-- YOUR OBJECTIVE --
Reproduce the text of all the data below line for line, without changing any wording, and leave the pictures out of your answer.

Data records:
+++++
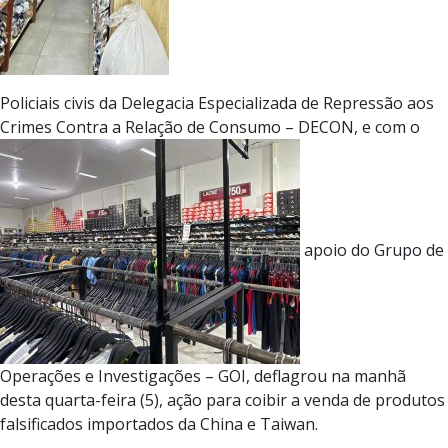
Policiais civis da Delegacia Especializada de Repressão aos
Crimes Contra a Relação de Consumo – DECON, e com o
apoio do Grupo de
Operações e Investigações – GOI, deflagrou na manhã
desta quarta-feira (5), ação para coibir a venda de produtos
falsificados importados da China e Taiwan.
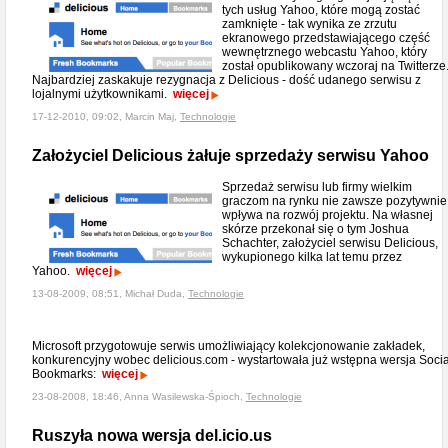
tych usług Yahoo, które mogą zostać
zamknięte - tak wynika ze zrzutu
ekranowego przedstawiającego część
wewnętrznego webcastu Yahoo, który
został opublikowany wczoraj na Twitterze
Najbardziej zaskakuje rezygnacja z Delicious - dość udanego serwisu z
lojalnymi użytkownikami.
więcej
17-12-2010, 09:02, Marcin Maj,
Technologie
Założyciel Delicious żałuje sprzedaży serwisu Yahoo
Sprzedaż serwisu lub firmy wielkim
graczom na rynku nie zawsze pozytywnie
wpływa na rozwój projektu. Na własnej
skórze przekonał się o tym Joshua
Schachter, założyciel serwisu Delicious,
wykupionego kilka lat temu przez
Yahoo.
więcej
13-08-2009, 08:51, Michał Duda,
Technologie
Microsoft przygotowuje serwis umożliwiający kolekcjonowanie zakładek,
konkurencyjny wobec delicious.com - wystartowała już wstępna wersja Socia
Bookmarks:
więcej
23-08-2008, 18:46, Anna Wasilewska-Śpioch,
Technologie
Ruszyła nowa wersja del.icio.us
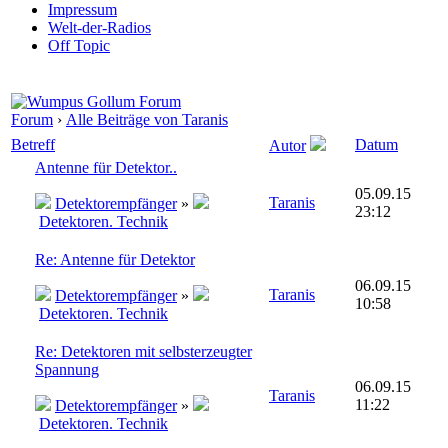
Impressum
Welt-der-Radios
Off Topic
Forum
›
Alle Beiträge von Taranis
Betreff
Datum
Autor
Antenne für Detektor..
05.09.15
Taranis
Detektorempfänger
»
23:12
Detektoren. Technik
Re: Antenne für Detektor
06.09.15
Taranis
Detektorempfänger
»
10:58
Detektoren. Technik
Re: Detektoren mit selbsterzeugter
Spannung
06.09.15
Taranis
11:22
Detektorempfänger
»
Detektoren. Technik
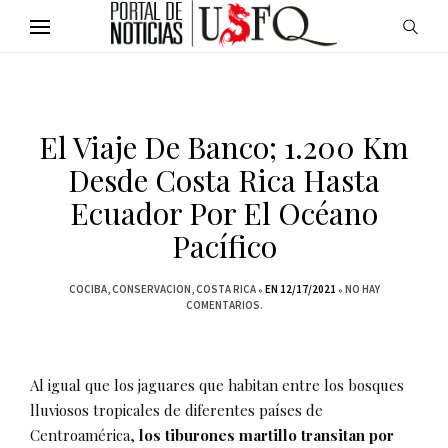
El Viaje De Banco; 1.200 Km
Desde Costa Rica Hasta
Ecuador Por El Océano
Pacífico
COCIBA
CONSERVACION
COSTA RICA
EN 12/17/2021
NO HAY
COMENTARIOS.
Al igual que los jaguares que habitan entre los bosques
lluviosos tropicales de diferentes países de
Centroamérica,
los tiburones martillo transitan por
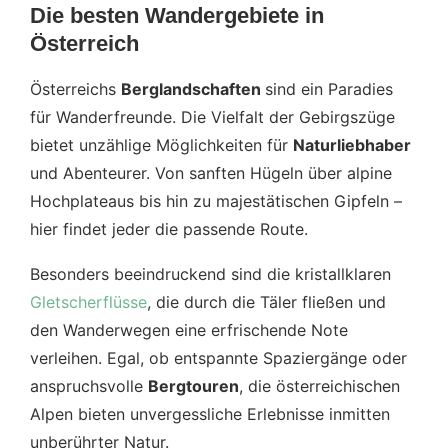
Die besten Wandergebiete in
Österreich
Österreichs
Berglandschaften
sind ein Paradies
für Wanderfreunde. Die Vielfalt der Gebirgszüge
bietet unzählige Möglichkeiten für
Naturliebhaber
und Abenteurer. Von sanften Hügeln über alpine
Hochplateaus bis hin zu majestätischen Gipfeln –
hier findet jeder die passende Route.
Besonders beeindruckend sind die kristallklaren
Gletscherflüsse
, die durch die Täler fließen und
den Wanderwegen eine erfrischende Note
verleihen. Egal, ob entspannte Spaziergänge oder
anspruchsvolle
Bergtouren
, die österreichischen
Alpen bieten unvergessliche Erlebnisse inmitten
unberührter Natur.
+++++
-- ANSWER --
Policiais civis da Delegacia Especializada de Repressão aos
Crimes Contra a Relação de Consumo – DECON, e com o
apoio do Grupo de
Operações e Investigações – GOI, deflagrou na manhã
desta quarta-feira (5), ação para coibir a venda de produtos
falsificados importados da China e Taiwan.
tych usług Yahoo, które mogą zostać
zamknięte - tak wynika ze zrzutu
ekranowego przedstawiającego część
wewnętrznego webcastu Yahoo, który
został opublikowany wczoraj na Twitterze
Najbardziej zaskakuje rezygnacja z Delicious - dość udanego serwisu z
lojalnymi użytkownikami.
więcej
17-12-2010, 09:02, Marcin Maj,
Technologie
Założyciel Delicious żałuje sprzedaży serwisu Yahoo
Sprzedaż serwisu lub firmy wielkim
graczom na rynku nie zawsze pozytywnie
wpływa na rozwój projektu. Na własnej
skórze przekonał się o tym Joshua
Schachter, założyciel serwisu Delicious,
wykupionego kilka lat temu przez
Yahoo.
więcej
13-08-2009, 08:51, Michał Duda,
Technologie
Microsoft przygotowuje serwis umożliwiający kolekcjonowanie zakładek,
konkurencyjny wobec delicious.com - wystartowała już wstępna wersja Socia
Bookmarks:
więcej
23-08-2008, 18:46, Anna Wasilewska-Śpioch,
Technologie
Ruszyła nowa wersja del.icio.us
Impressum
Welt-der-Radios
Off Topic
Forum
›
Alle Beiträge von Taranis
Betreff
Datum
Autor
Antenne für Detektor..
05.09.15
Taranis
Detektorempfänger
»
23:12
Detektoren. Technik
Re: Antenne für Detektor
06.09.15
Taranis
Detektorempfänger
»
10:58
Detektoren. Technik
Re: Detektoren mit selbsterzeugter
Spannung
06.09.15
Taranis
11:22
Detektorempfänger
»
Detektoren. Technik
El Viaje De Banco; 1.200 Km
Desde Costa Rica Hasta
Ecuador Por El Océano
Pacífico
COCIBA
CONSERVACION
COSTA RICA
EN 12/17/2021
NO HAY
COMENTARIOS.
Al igual que los jaguares que habitan entre los bosques
lluviosos tropicales de diferentes países de
Centroamérica,
los tiburones martillo transitan por
Die besten Wandergebiete in
Österreich
Österreichs
Berglandschaften
sind ein Paradies
für Wanderfreunde. Die Vielfalt der Gebirgszüge
bietet unzählige Möglichkeiten für
Naturliebhaber
und Abenteurer. Von sanften Hügeln über alpine
Hochplateaus bis hin zu majestätischen Gipfeln –
hier findet jeder die passende Route.
Besonders beeindruckend sind die kristallklaren
Gletscherflüsse
, die durch die Täler fließen und
den Wanderwegen eine erfrischende Note
verleihen. Egal, ob entspannte Spaziergänge oder
anspruchsvolle
Bergtouren
, die österreichischen
Alpen bieten unvergessliche Erlebnisse inmitten
unberührter Natur.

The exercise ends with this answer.